**WHAT IS EXPECTED**. Return every line from the records below that contains the word "this".

**SUPPLIED MATERIAL**.
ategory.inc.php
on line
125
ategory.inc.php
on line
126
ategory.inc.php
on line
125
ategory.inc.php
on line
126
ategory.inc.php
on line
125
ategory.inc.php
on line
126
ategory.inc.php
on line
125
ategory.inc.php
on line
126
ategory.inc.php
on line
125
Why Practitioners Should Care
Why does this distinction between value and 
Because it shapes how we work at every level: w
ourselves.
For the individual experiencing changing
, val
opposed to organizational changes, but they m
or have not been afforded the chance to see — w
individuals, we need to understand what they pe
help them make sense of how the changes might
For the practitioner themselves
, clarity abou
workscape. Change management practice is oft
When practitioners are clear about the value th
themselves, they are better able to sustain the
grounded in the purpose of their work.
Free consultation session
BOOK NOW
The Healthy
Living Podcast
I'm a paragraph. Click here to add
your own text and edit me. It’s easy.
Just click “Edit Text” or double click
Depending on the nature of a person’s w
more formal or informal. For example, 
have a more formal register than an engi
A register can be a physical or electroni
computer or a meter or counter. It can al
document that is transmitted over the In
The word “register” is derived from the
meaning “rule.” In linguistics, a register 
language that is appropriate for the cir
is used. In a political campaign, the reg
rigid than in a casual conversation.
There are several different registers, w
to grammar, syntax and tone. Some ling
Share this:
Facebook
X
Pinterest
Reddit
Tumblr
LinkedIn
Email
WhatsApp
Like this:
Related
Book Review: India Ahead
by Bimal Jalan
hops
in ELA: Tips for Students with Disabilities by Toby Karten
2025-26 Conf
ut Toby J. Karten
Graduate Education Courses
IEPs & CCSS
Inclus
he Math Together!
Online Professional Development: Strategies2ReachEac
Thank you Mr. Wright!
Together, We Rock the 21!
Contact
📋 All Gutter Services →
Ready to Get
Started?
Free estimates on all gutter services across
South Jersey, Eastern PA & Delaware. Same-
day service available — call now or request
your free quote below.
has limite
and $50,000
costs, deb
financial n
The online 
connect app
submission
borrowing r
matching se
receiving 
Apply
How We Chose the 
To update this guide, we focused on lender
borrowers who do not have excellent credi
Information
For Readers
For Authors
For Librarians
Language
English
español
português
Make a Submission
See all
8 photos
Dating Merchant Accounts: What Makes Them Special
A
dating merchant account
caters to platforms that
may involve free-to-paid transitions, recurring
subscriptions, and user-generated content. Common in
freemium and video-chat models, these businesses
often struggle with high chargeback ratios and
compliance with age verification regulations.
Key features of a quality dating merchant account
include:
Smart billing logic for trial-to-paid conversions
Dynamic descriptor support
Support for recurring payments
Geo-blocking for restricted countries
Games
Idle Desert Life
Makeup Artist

**ANSWER BOX**.
Why does this distinction between value and 
Share this:
Like this:
To update this guide, we focused on lender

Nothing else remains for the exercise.